Merke: Suche dir immer zunächst Ankläger, am besten junge Radikale, die gerne Streit vom Zaun brechen. Um dann den Marker setzen zu können: Der X ist umstritten. Und falls X das Umstrittene nicht wörtlich gesagt hat, dann hat er es eben unausgesprochen so gemeint – oder, so die Sprachregelung des Moralgerichtshofs im Fall Precht: Er hat „antisemitische Klischees bedient“. Dagegen ist Rechtfertigung so gut wie unmöglich.

In einem Kommentar hatten die Meinungsmacher des stets regierungsfrommen Kölner Außenwerbungs- und Medienkonzerns Ströer unter der Marke T-Online schon vor einigen Tagen süffisant an dieser Schraube gedreht: „Der Fernsehphilosoph bediente antisemitische Klischees und wirkt nun wie vieles, aber ganz sicher nicht wie ein Philosoph. Für die Reputation des Mannes, der in bestimmten Kreisen offenbar immer noch als eine Art intellektuelle Instanz wahrgenommen wird, ist das schlecht.“

So, wie „Umstrittenheit“ grundsätzlich schlecht für die Reputation von Säulenheiligen des Systems ist. Warum haben sie auch nicht mit den Wölfen geheult? Richard David Precht hatte für seinen Faktenfehler in einer vorgezogenen Ausgabe des Podcasts um Entschuldigung gebeten. Doch das Dauerfeuer der T-Online-Aktivisten und anderer „Medienschaffender“ wirkte. Noch am Tag der Litfasssäulen-Schlagzeile, dem 23. Oktober, gab Precht seinen Lehrvertrag „überraschend“ zurück, wie T-Online ohne Zeitverzug vermeldete. Nichts Schöneres für Kampagnenjournalisten, als sich den Skalp eines gefallenen Prominenten an den Gürtel zu heften.

▶ Aufgabe A: Stimmen diese drei Aussagen mit dem Lesetext überein? Beantworte jede mit Ja oder Nein und zitiere wörtlich die entscheidende Stelle. (i) Precht bat in einer vorgezogenen Ausgabe des Podcasts um Entschuldigung. (ii) Der Medienkonzern Ströer sitzt in München. (iii) Precht gab seinen Lehrvertrag am 23. Oktober zurück.
▶ Aufgabe B: Wiederhole wortgetreu die Passage des Lesetexts von „Merke: Suche dir“ bis einschließlich „gut wie unmöglich.“.
Die Datensätze spielen hierfür keine Rolle.

▶ Zu prüfende Daten:

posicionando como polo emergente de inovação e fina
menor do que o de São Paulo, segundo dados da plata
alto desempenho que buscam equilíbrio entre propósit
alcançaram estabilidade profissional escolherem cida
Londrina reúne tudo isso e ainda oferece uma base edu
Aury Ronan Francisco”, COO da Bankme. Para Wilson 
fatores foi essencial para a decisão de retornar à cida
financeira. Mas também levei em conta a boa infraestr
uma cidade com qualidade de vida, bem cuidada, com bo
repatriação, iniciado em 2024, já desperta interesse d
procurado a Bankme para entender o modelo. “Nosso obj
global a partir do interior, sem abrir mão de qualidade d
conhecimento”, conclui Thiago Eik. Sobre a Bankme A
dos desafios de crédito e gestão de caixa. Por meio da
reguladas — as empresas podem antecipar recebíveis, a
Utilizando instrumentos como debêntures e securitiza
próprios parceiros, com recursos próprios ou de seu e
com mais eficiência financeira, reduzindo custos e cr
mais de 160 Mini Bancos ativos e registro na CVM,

▶ Deine Antwort A:
(i) Ja: »Richard David Precht hatte für seinen Faktenfehler in einer vorgezogenen Ausgabe des Podcasts um Entschuldigung gebeten.«
(ii) Nein: »des stets regierungsfrommen Kölner Außenwerbungs- und Medienkonzerns Ströer«
(iii) Ja: »Noch am Tag der Litfasssäulen-Schlagzeile, dem 23. Oktober, gab Precht seinen Lehrvertrag „überraschend“ zurück«

▶ Deine Antwort B:
Merke: Suche dir immer zunächst Ankläger, am besten junge Radikale, die gerne Streit vom Zaun brechen. Um dann den Marker setzen zu können: Der X ist umstritten. Und falls X das Umstrittene nicht wörtlich gesagt hat, dann hat er es eben unausgesprochen so gemeint – oder, so die Sprachregelung des Moralgerichtshofs im Fall Precht: Er hat „antisemitische Klischees bedient“. Dagegen ist Rechtfertigung so gut wie unmöglich.